## Try it
Filter the rows below and copy each line that contains the string "Cottbus". Matching is case-sensitive.

## Records for the task
-------------------------

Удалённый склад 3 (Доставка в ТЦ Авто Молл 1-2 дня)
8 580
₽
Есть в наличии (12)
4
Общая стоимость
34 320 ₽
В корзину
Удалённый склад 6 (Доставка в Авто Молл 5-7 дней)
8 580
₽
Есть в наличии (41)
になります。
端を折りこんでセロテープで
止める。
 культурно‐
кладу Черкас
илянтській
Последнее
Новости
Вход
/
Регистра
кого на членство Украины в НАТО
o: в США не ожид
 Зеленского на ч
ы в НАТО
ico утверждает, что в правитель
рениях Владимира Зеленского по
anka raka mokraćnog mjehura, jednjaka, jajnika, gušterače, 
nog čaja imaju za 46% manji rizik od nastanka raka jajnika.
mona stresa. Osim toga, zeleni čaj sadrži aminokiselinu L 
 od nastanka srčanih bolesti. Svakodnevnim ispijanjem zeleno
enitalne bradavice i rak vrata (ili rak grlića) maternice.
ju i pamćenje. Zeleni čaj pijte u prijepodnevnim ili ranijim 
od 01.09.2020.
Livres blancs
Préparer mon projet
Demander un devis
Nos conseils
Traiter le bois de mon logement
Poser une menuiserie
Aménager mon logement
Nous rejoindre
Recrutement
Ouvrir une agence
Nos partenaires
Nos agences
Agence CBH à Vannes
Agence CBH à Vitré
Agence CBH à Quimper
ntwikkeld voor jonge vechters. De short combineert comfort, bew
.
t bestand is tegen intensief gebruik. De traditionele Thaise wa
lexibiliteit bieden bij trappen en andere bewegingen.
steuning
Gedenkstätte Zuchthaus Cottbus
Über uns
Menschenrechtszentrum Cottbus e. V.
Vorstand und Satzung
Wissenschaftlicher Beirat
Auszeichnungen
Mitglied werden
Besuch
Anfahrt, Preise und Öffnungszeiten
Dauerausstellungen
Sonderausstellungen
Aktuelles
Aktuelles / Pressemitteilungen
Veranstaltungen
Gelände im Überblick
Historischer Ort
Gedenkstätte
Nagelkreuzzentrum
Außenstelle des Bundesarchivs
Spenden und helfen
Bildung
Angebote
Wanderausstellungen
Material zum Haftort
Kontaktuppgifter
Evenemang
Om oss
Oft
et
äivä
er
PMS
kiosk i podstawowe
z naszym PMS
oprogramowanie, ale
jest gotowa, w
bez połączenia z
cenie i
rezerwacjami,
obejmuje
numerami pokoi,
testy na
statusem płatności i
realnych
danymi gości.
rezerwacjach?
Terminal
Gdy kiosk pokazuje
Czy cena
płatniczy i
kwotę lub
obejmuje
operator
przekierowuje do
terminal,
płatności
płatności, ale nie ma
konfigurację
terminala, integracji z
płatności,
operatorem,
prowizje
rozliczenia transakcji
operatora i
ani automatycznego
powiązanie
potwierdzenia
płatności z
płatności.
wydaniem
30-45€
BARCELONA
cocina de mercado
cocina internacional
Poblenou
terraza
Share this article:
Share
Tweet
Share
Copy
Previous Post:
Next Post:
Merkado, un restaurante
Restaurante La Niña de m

-------------------------

## Exercise solution
Gedenkstätte Zuchthaus Cottbus
Menschenrechtszentrum Cottbus e. V.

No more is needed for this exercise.